True myths about Prague

pragueBefore I traveled to Prague, I knew 2.5 things about the city:

  1. They have a thing for defenestration.
  2. They were invaded by the Soviets in the 1960s.
  3. Something about a Golem?

That’s it.

I’m not going to pretend I always do a lot of research before I visit a city — that’s Blair’s department — but I usually have at least a little background to draw on. Aside from those three historical tidbits, I’d only heard vague rumors about Prague — that it was cheap, that it had a sad, romantic quality to it and that just about anything was de facto legal there.

Right after I graduated from college, a friend of mine tried to convince me to give up on my writer schtick and move to Prague with him. We were going to be doctors, he told me. The medical school application was only a page long, the classes were all in English and $4,000 and 18 months later, we’d have medical licenses that would be good anywhere in Europe. We would become gentlemen physicians who attached themselves to wealthy women with weak constitutions. We would heal them with “nontraditional” techniques and live like Eastern European kings — picture a cross between Dr. Nick Riviera and The Continental. And Prague was the key to it all. These kinds of things happened there all the time.

He was lying, of course. I knew he was lying while he was still talking, and not just because 51% of all the things he ever said were lies*. But I could almost believe it. Almost. It was the kind of thing people were always saying about that part of the world: That it was free; that it was dangerous; that it was not quite civilized. That it sort of place where anything could happen to you if you wandered down the wrong alleyway.

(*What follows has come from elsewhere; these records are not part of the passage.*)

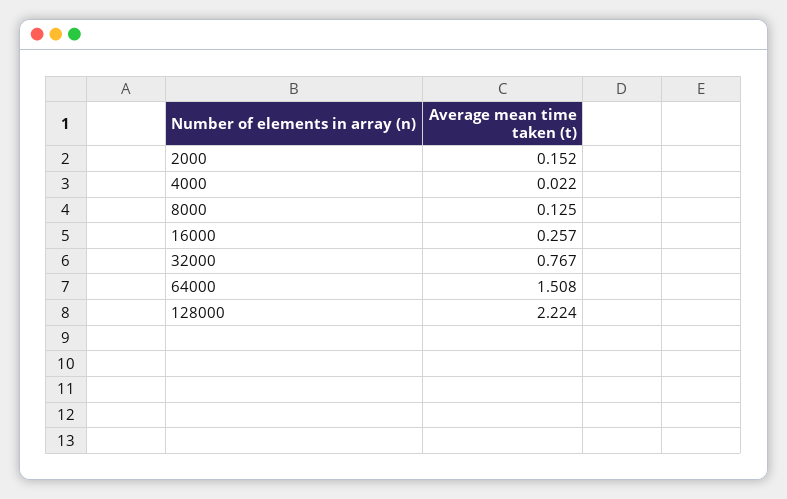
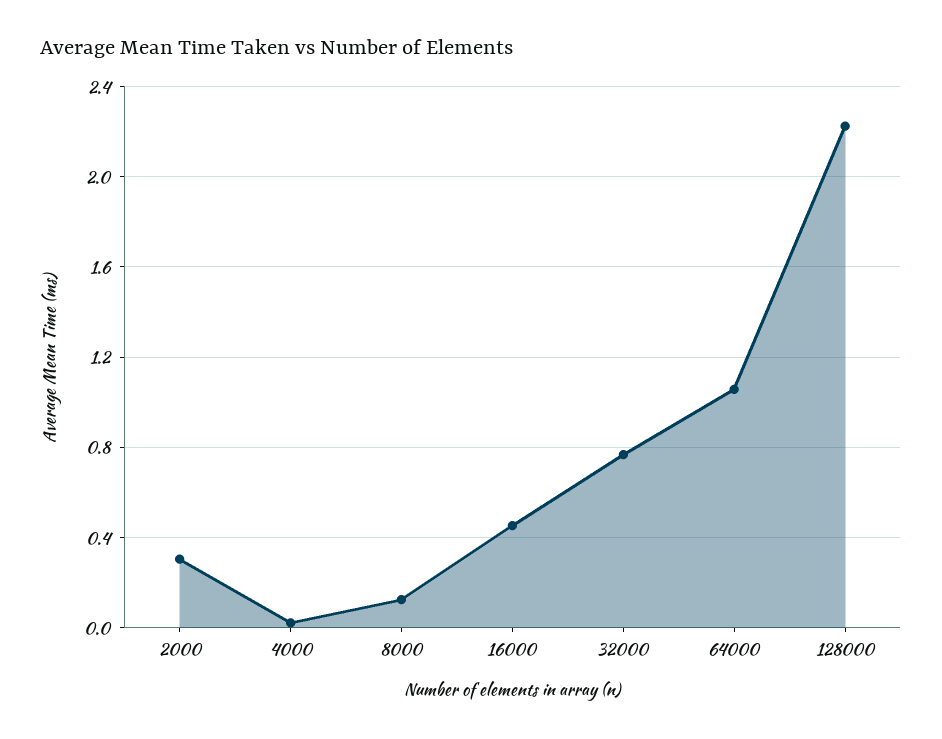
  {
-   "2000": 0.152,
+   "2000": 0.3,
    "4000": 0.022,
    "8000": 0.125,
-   "16000": 0.257,
+   "16000": 0.45,
    "32000": 0.767,
-   "64000": 1.508,
+   "64000": 1.05,
    "128000": 2.224
  }

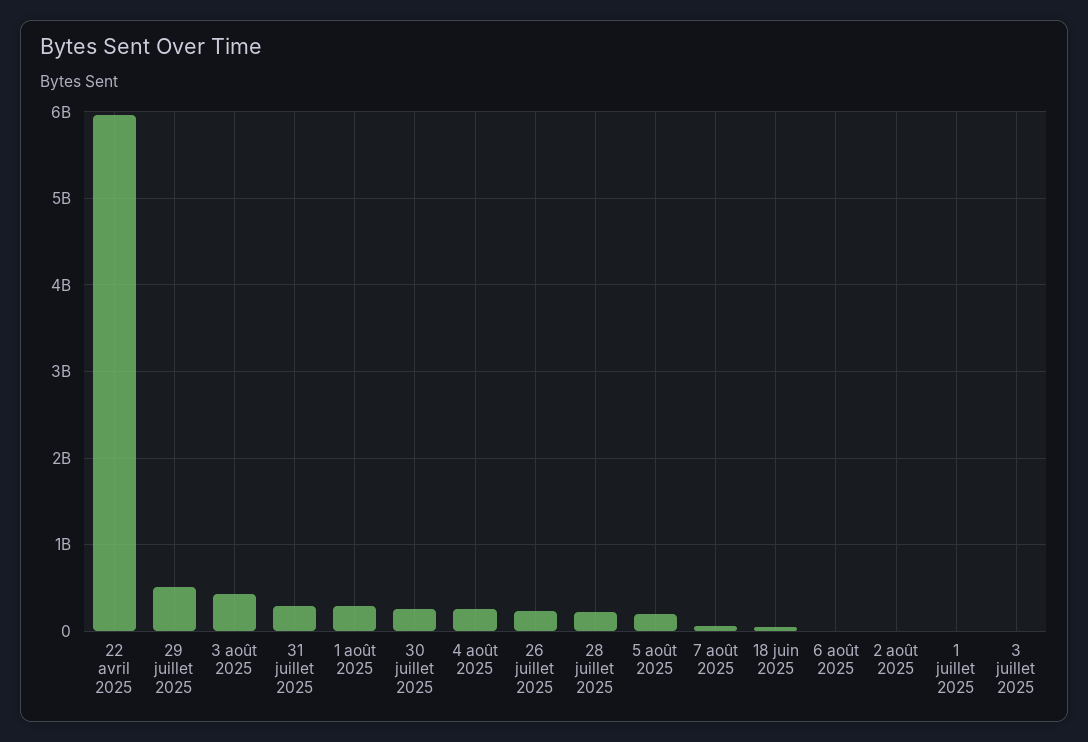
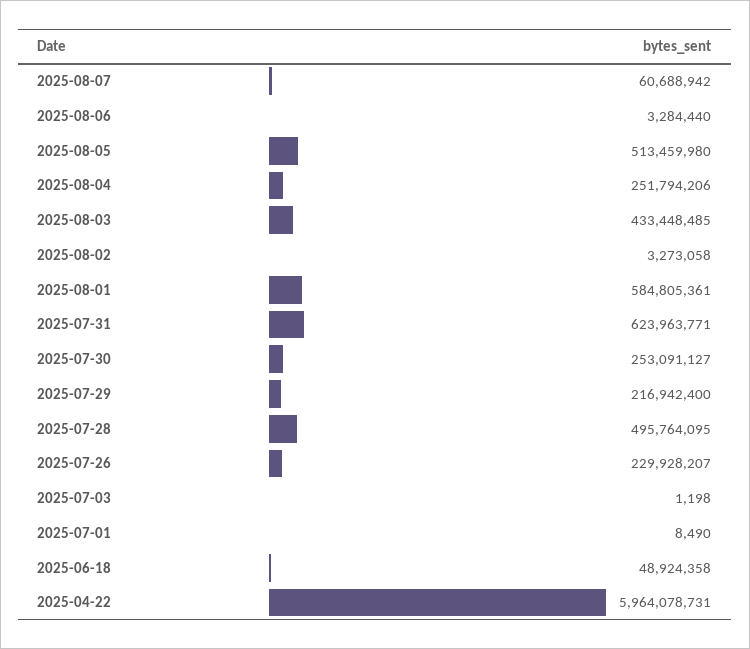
  {
    "22 avril 2025": 5964078731,
-   "29 juillet 2025": 500000000,
+   "29 juillet 2025": 216942400,
    "3 août 2025": 433448485,
-   "31 juillet 2025": 300000000,
+   "31 juillet 2025": 623963771,
-   "1 août 2025": 300000000,
+   "1 août 2025": 584805361,
    "30 juillet 2025": 253091127,
    "4 août 2025": 251794206,
    "26 juillet 2025": 229928207,
-   "28 juillet 2025": 200000000,
+   "28 juillet 2025": 495764095,
-   "5 août 2025": 200000000,
+   "5 août 2025": 513459980,
    "7 août 2025": 60688942,
    "18 juin 2025": 48924358,
    "6 août 2025": 3284440,
    "2 août 2025": 3273058,
    "1 juillet 2025": 8490,
    "3 juillet 2025": 1198
  }

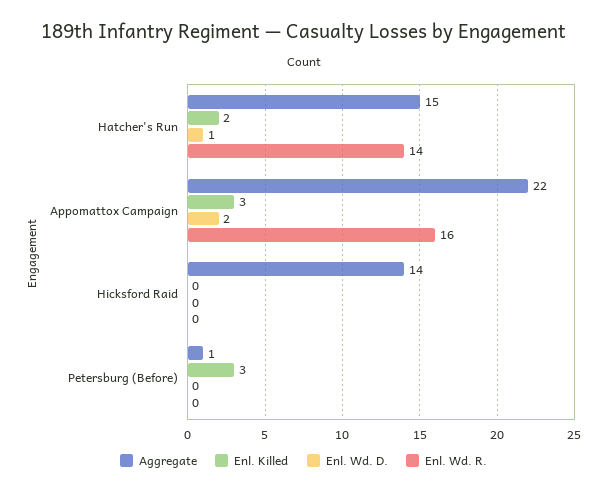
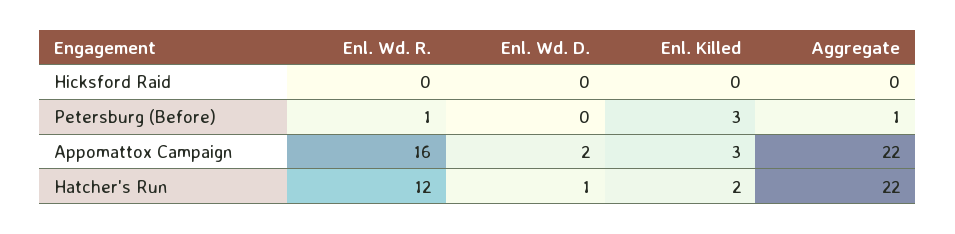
  {
    "Aggregate": {
-     "Hatcher's Run": 15,
+     "Hatcher's Run": 22,
      "Appomattox Campaign": 22,
-     "Hicksford Raid": 14,
+     "Hicksford Raid": 0,
      "Petersburg (Before)": 1
    },
    "Enl. Killed": {
      "Hatcher's Run": 2,
      "Appomattox Campaign": 3,
      "Hicksford Raid": 0,
      "Petersburg (Before)": 3
    },
    "Enl. Wd. D.": {
      "Hatcher's Run": 1,
      "Appomattox Campaign": 2,
      "Hicksford Raid": 0,
      "Petersburg (Before)": 0
    },
    "Enl. Wd. R.": {
-     "Hatcher's Run": 14,
+     "Hatcher's Run": 12,
      "Appomattox Campaign": 16,
      "Hicksford Raid": 0,
-     "Petersburg (Before)": 0
+     "Petersburg (Before)": 1
    }
  }

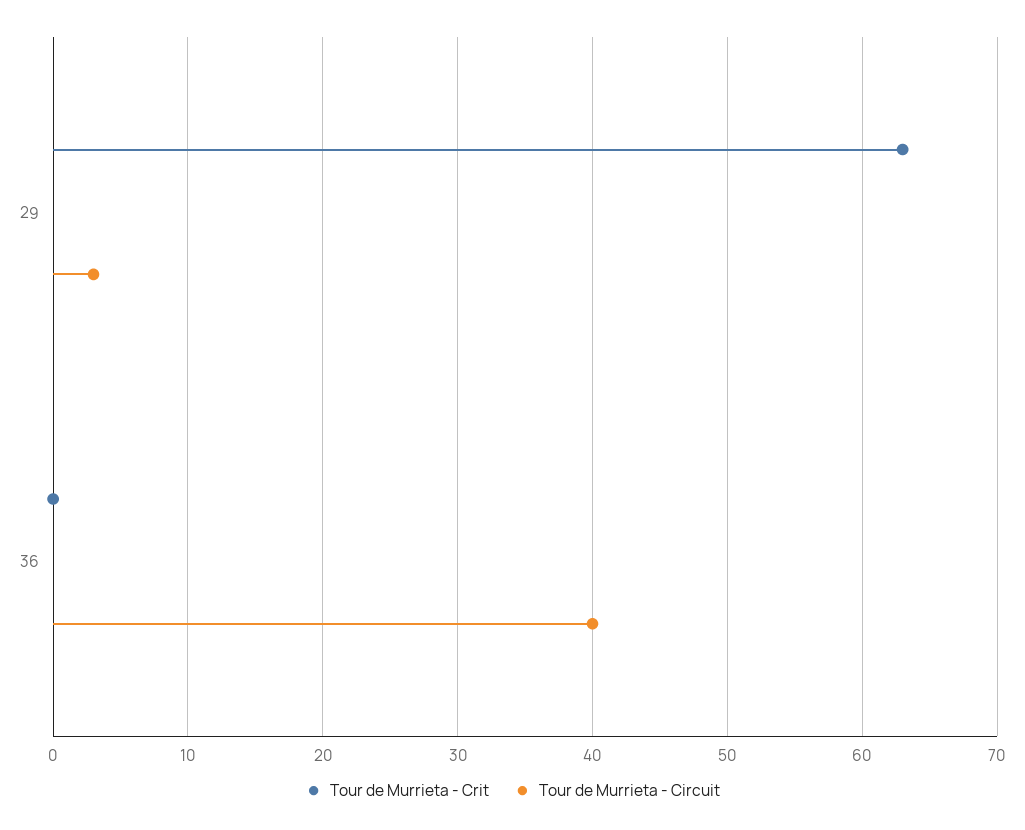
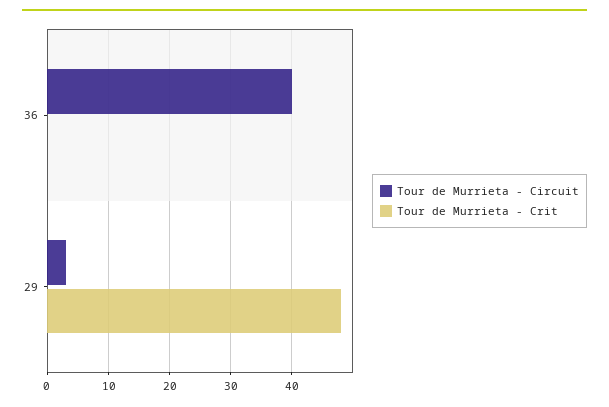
  {
    "Tour de Murrieta - Crit": {
-     "29": 63,
+     "29": 48,
      "36": 0
    },
    "Tour de Murrieta - Circuit": {
      "29": 3,
      "36": 40
    }
  }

The real city isn’t like at — or at least, not quite. Maybe there was a time, after the Velvet Revolution when Prague was an anything-goes kind of town. It’s still filled with Absinthe bars and head shops and strip clubs**. It might be a little sleazy, but it doesn’t feel unsafe. And the city is cheap, but it’s not that cheap. You never pay so little for something that the price makes you inherently suspicious. It’s hard to tell how much of the grunge is organic to the city and how much is an adult puppet show put on the benefit of tourists.

Sometimes expectations can ruin a city for you, but this wasn’t one of those times. Because you know that sad, romantic air I mentioned earlier? It has it in spades. Maybe it’s the way the castle towers over the rest of the city, or the way it’s lit at night, so that every shadow is as long and thin as possible. Maybe it’s all the ties the city has to the occult. Maybe it’s the little scars of a Communist past, which you can only pick out if you know to look for them. Maybe it was just because it was January in Eastern Europe. But I felt deeply melancholy there and I didn’t mind it. It feels like a city built for the forgetting of old loves.

*He once convinced me that Russia had invaded Mexico in the 1860s. He did it by tying his lie into the very true and equally strange French invasion of Mexico under Napoleon III. He was a very, very good liar.
** All of which promise to be “nonstop,” just in case you need to see a boob at 6 a.m.